§ **Input data**

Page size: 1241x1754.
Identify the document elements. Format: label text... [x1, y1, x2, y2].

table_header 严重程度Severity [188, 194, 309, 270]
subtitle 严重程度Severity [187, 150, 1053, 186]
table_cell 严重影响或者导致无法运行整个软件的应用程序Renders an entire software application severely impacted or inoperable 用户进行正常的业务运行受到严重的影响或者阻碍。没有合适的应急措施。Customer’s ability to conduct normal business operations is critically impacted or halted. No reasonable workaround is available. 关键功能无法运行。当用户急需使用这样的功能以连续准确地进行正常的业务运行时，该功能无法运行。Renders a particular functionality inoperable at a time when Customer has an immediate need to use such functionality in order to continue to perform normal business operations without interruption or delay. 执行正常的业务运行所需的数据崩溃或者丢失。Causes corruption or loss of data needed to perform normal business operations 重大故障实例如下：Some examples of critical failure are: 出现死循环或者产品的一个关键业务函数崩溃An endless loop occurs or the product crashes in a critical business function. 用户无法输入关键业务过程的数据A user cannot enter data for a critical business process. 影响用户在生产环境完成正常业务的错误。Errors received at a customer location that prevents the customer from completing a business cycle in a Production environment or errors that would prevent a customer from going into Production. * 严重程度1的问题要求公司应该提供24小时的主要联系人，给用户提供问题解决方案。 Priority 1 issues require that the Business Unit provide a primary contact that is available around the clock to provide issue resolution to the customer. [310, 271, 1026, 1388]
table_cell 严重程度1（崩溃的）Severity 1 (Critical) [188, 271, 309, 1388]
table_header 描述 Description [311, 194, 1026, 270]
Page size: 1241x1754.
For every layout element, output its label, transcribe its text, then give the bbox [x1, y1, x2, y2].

§ **Work task**
Copy every line above without altering a word.

§ **Answer area**
Page size: 1241x1754.
Identify the document elements. Format: label text... [x1, y1, x2, y2].

table_header 严重程度Severity [188, 194, 309, 270]
subtitle 严重程度Severity [187, 150, 1053, 186]
table_cell 严重影响或者导致无法运行整个软件的应用程序Renders an entire software application severely impacted or inoperable 用户进行正常的业务运行受到严重的影响或者阻碍。没有合适的应急措施。Customer’s ability to conduct normal business operations is critically impacted or halted. No reasonable workaround is available. 关键功能无法运行。当用户急需使用这样的功能以连续准确地进行正常的业务运行时，该功能无法运行。Renders a particular functionality inoperable at a time when Customer has an immediate need to use such functionality in order to continue to perform normal business operations without interruption or delay. 执行正常的业务运行所需的数据崩溃或者丢失。Causes corruption or loss of data needed to perform normal business operations 重大故障实例如下：Some examples of critical failure are: 出现死循环或者产品的一个关键业务函数崩溃An endless loop occurs or the product crashes in a critical business function. 用户无法输入关键业务过程的数据A user cannot enter data for a critical business process. 影响用户在生产环境完成正常业务的错误。Errors received at a customer location that prevents the customer from completing a business cycle in a Production environment or errors that would prevent a customer from going into Production. * 严重程度1的问题要求公司应该提供24小时的主要联系人，给用户提供问题解决方案。 Priority 1 issues require that the Business Unit provide a primary contact that is available around the clock to provide issue resolution to the customer. [310, 271, 1026, 1388]
table_cell 严重程度1（崩溃的）Severity 1 (Critical) [188, 271, 309, 1388]
table_header 描述 Description [311, 194, 1026, 270]
Page size: 1241x1754.
For every layout element, output its label, transcribe its text, then give the bbox [x1, y1, x2, y2].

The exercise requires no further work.